Why am I asking these questions other than my basic cussedness? By and large, my New Urbanism-y planners hate the deduction, and I get lectured about it all the time, and much of what they say doesn’t make sense to me. That said, I do not support continuing the deduction forever; consequentialist arguments for it, just like the consequentialist arguments against it, don’t make a huge amount of sense to me, either. However, there are some consequentialist arguments that my young planners miss, and we probably shouldn’t.
First, I’m concerned about fiddling with the mortgage interest deduction right now when such a large number of homeowners are in trouble already, even if I’m not crazy about it as policy. And given existing homeowners’ fragility, I really really don’t want to be fiddling with it now if it’s not an effective lever in land use policy. I want answers to the incidence questions I posed yesterday. It’s quite clear the benefit is more valuable to you the more interest you pay, but I don’t think that is the end of the story.
Second, dear planners, if you don’t question, you may miss a good opportunity for advocacy.
Glaeser doesn’t make this mistake. (I think he makes some others, which I’ll blog about next week). His major point here is that you can satisfy the preference for more space by building up instead of out, and that the problem of affordability in Manhattan has been due to height restrictions and overly aggressive preservation efforts than running out of land on Manhattan. His logic is good, as is his analogue: Chicago, where height restrictions have been less prevalent.
Jon Levine at the University of Michigan has argued extensively that zoning and restrictions of this ilk restrict housing choice: that there is a market for people who, under existing conditions, get forced into single-family homes who would normally go row house or big condo if there were diversity supplied in the housing market. A skylarking theory, for which I have no proof: Building multifamily is so politically unpopular that when you do get to do a project, cities I think often pursue as many units as they can because housing affordability is such an issue. There are probably economies of scale in conflict negotiation over multifamily structures.

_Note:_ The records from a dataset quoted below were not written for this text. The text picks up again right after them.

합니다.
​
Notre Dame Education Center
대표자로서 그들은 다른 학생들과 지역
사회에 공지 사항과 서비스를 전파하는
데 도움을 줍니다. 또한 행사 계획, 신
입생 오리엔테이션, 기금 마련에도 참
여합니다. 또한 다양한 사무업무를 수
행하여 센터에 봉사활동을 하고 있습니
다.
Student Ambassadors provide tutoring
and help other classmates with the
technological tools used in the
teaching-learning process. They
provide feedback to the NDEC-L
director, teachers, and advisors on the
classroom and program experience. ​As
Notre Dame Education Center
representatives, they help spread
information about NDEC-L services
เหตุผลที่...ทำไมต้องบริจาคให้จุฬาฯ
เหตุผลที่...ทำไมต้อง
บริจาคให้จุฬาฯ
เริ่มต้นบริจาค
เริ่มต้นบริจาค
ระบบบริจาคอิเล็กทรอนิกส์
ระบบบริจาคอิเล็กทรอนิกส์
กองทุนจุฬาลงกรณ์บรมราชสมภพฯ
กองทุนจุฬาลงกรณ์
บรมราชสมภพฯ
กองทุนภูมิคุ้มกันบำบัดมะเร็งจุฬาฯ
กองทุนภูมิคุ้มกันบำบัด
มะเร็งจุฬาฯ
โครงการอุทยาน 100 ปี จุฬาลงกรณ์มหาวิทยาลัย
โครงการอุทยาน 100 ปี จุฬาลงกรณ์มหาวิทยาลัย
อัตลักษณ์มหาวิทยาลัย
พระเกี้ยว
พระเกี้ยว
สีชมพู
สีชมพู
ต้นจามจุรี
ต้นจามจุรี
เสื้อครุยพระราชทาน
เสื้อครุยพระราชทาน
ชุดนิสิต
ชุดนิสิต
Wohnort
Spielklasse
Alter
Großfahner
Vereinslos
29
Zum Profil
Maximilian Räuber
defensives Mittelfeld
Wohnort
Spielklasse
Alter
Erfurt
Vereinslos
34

That means you aren’t necessarily developing a lot of luxury high rises anywhere except in the most expensive areas, and your troubles with neighbors there mean that your luxury high rises are *really* luxury—a small segment of your potential market.

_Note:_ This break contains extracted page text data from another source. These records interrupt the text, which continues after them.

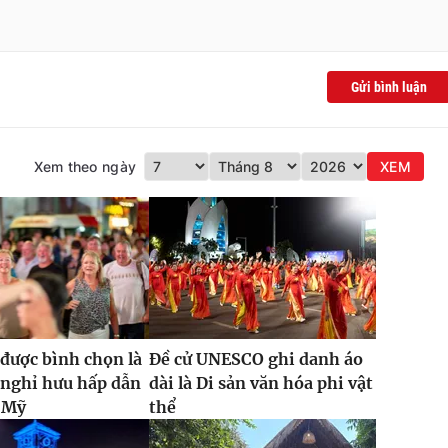
Gửi bình luận
Xem theo ngày
XEM
được bình chọn là
Đề cử UNESCO ghi danh áo
 nghỉ hưu hấp dẫn
dài là Di sản văn hóa phi vật
i Mỹ
thể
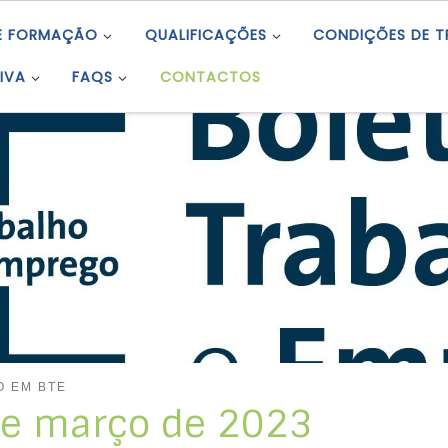
E FORMAÇÃO
QUALIFICAÇÕES
CONDIÇÕES DE 
IVA
FAQS
CONTACTOS
O EM BTE
 de março de 2023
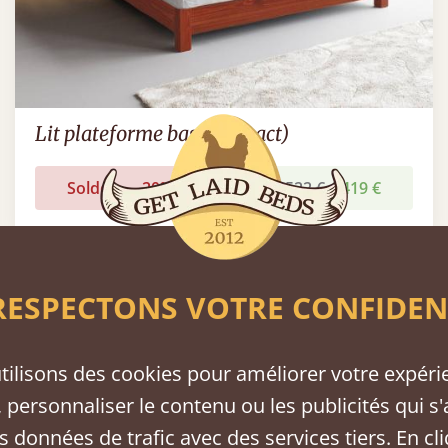
Lit plateforme bas (compact)
Soldes
-20%
Dès
522 €
419 €
ESPECTONS VOTRE CONFIDEN
tilisons des cookies pour améliorer votre expéri
 personnaliser le contenu ou les publicités qui s'
s données de trafic avec des services tiers. En cl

The only way to test this issue is by easing zoning regulations and see what develops in the US. You can try comparative studies but I think it’s hard to generalize to the US at this point.
Again, I don’t see the mortgage interest deduction as a barrier to this type of development–the opposite, in fact, because even with building diversity and building up, there’s only so much land available in cities. Urban land is more expensive than land the on the fringe, for a variety of reasons, and that relationship is stable, always conveying a relative advantage for fringe development for those whose tastes go for more space. That price difference exists regardless of the deduction. By cheapening credit, you increase the possibility that, with less restrictive zoning, people can use the cheaper credit to substitute amenities for space if that is their preference.
Thus the issue is less the fact that space is a normal good that the deduction amplifies–that is probably true, but it is probably heightened by the relative lack of supply for other things in the market that one might select, given greater purchasing power. If, as my young planners and Richard Florida hope, urban condo development is the way of the future in housing in the US, making all housing more expensive by eliminating the deduction (a statement we can only make if we believe certain things about incidence) strikes me as a bit counterproductive, even if you do think rentals will be more important in future housing markets.